<<<<
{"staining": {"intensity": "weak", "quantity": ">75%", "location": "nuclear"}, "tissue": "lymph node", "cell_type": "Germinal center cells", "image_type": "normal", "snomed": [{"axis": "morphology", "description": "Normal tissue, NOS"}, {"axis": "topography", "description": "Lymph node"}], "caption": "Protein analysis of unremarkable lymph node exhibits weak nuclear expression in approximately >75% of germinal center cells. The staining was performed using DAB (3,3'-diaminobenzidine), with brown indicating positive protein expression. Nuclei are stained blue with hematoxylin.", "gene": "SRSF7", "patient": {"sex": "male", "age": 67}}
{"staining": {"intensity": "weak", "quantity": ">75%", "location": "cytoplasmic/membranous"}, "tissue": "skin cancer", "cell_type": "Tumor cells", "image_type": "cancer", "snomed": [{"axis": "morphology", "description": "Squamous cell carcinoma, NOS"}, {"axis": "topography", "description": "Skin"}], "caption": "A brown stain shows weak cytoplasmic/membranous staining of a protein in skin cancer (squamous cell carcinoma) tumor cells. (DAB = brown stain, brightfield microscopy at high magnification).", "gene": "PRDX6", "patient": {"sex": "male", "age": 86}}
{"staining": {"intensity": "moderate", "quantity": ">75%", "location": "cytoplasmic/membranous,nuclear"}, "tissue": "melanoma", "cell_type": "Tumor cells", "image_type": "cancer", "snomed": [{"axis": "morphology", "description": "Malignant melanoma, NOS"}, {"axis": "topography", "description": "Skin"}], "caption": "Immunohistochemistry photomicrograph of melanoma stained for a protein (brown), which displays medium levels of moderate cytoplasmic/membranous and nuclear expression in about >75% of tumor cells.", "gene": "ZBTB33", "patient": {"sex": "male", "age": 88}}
>>>>
» **WHAT IS EXPECTED**
Make an exact copy of the whole listing, so that no line is lost.

» **TASK RESPONSE**
{"staining": {"intensity": "weak", "quantity": ">75%", "location": "nuclear"}, "tissue": "lymph node", "cell_type": "Germinal center cells", "image_type": "normal", "snomed": [{"axis": "morphology", "description": "Normal tissue, NOS"}, {"axis": "topography", "description": "Lymph node"}], "caption": "Protein analysis of unremarkable lymph node exhibits weak nuclear expression in approximately >75% of germinal center cells. The staining was performed using DAB (3,3'-diaminobenzidine), with brown indicating positive protein expression. Nuclei are stained blue with hematoxylin.", "gene": "SRSF7", "patient": {"sex": "male", "age": 67}}
{"staining": {"intensity": "weak", "quantity": ">75%", "location": "cytoplasmic/membranous"}, "tissue": "skin cancer", "cell_type": "Tumor cells", "image_type": "cancer", "snomed": [{"axis": "morphology", "description": "Squamous cell carcinoma, NOS"}, {"axis": "topography", "description": "Skin"}], "caption": "A brown stain shows weak cytoplasmic/membranous staining of a protein in skin cancer (squamous cell carcinoma) tumor cells. (DAB = brown stain, brightfield microscopy at high magnification).", "gene": "PRDX6", "patient": {"sex": "male", "age": 86}}
{"staining": {"intensity": "moderate", "quantity": ">75%", "location": "cytoplasmic/membranous,nuclear"}, "tissue": "melanoma", "cell_type": "Tumor cells", "image_type": "cancer", "snomed": [{"axis": "morphology", "description": "Malignant melanoma, NOS"}, {"axis": "topography", "description": "Skin"}], "caption": "Immunohistochemistry photomicrograph of melanoma stained for a protein (brown), which displays medium levels of moderate cytoplasmic/membranous and nuclear expression in about >75% of tumor cells.", "gene": "ZBTB33", "patient": {"sex": "male", "age": 88}}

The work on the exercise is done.